It would appear to be axiomatic to say that there are few benefits from an oil price over $100 per barrel. Nevertheless, during oil's latest climb to the stratosphere, some have argued that a high oil price is 'net-positive for the global economy,' or 'a long-term good thing.'Economist Glen Langan has a word for insta-analysis like the above. "Misguided," he calls them.
Not that Langan is an ardent advocate of oil use; hardly. Would that the developed and developing world could shift today to an alternate, renewable, and more environmentally-friendly energy form, he says. But the world can't, and as is some times the case in social science circles, "the normative influences the empirical," he says, and leads to curious conclusions like an 'oil shock being net-positive for the global economy.'
For the record: an oil shock is never net-positive for the global economy, Langan argues.
There are some benefits, to be sure, such as increased conservation, increased research on alternate/renewable energy forms, a transfer of some wealth to some developing nations and, of course, astounding increases in wealth in those connected to oil and oil services, but the overall effect is net-negative. Oil traded Thursday up $5.46 to $121.42 per barrel.
Transportation costs soar
"A high oil price makes moving everything more expensive, basically," Langan said. "Transportation costs soar, and because movement is vital to the modern economy, every time this has occurred, global economic growth has slowed. There's a reason it's called an 'oil shock.' "
"The 1973-74 oil shock devastated the global economy; the 1979-80 shock slowed global growth by more than 40%," Langan said. "And during both shocks the United States' economy and much of the developed world fell into a recession."
Fast-forward to 2008: in the early globalization era, some argued, 'This time it will be different.' The rise of emerging markets, particularly economic growth in China and India, and/or energy efficiency, would limit the drag impact of a high oil price. The results? Oil vaults over $100 per barrel, the U.S. economy slows to a crawl (or worse), Europe is in recession, and emerging market growth is slowing, as well.
"The current global GDP slowdown confirms the classic economic theory," Langan said. "A sudden, high oil price is never a good thing. It may speed fuel efficiency, but the economic damage it causes far outweighs anything else."
Economic Analysis: In an ideal world, developed / developing markets would slowly transition to new, preferably renewable, energy sources and gradually phase-out use of oil, with substantial and steady global GDP growth. But the above assumes, among other factors, leadership on alternate fuels by the world's largest per capita consumer, the United States. We'll let the 2008 U.S. Presidential and Congressional elections determine the answer to that key issue.
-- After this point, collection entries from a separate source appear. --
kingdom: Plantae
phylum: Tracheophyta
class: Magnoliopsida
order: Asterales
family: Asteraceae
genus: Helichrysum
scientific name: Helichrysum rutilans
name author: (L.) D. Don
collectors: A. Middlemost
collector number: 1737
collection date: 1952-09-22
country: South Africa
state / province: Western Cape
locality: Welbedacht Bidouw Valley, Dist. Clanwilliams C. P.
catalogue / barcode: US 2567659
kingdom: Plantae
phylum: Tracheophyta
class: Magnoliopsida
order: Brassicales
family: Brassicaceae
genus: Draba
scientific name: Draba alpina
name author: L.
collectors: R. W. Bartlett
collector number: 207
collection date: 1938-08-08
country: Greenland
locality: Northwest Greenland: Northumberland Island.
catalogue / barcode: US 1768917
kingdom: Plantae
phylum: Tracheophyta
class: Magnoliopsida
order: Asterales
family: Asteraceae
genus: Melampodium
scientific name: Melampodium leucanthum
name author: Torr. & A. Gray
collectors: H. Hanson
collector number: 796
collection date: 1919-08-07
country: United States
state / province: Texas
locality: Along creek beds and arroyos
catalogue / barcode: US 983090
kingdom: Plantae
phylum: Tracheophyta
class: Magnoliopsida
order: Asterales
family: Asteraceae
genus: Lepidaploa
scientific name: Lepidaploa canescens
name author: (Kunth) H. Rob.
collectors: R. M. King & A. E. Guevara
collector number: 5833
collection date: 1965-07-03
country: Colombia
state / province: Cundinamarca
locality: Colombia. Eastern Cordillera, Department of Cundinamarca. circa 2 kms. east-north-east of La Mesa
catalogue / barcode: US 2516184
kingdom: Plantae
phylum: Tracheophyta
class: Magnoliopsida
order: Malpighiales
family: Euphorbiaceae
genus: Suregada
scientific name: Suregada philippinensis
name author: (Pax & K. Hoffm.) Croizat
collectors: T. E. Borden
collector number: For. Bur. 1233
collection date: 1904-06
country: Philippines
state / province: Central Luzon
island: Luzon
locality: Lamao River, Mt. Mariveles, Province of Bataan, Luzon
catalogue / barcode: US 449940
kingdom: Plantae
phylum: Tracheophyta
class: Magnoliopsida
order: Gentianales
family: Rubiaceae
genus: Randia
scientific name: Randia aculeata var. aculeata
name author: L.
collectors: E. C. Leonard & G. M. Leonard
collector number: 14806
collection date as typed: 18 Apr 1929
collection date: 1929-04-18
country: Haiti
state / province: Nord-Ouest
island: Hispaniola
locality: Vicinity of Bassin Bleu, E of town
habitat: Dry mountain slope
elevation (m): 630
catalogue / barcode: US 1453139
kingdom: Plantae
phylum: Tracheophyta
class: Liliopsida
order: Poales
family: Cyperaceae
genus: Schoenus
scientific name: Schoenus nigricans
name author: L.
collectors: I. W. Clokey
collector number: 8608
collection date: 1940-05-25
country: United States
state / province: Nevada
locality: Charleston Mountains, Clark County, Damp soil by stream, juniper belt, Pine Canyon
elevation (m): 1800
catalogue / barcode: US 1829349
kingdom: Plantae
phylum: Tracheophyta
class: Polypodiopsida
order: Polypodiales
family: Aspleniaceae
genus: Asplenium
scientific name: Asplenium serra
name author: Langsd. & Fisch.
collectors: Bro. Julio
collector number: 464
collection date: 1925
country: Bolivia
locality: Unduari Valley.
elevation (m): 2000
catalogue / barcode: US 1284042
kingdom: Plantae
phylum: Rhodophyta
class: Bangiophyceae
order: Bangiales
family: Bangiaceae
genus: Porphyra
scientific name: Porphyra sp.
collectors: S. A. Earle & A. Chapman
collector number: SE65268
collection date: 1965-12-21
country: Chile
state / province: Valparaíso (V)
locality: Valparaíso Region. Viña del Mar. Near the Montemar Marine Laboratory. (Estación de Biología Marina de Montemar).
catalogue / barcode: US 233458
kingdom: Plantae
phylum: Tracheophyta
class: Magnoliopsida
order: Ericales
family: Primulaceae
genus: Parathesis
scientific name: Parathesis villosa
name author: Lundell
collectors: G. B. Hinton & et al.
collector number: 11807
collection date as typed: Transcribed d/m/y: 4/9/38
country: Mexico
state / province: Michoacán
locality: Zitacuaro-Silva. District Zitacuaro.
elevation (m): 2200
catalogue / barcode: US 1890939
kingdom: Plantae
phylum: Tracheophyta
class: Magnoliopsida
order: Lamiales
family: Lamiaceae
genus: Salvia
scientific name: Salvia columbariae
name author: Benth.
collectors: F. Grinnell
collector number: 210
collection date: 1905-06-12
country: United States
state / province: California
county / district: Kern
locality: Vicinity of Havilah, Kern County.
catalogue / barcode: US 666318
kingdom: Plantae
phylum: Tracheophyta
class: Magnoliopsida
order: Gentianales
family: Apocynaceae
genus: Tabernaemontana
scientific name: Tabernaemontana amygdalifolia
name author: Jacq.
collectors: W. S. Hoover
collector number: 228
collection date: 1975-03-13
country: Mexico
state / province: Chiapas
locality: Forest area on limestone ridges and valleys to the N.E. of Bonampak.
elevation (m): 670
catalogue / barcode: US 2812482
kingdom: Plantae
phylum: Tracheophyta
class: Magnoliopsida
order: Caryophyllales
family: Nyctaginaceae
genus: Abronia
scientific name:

Reader Comments (Page 1 of 1)
8-21-2008 @ 4:01PM
Mike O said...
Long term, the oil shock IS good for the global economy. Sure, it's causing a lot of pain right now, but it has been a catalyst for development of alternative energy sources.
Considering that oil is a finite resource and competition for said resource is only going to increase as countries develop, we have no choice but to find alternatives.... the sooner, the better.
These new sources require research, development, and implentation, which creates... new jobs!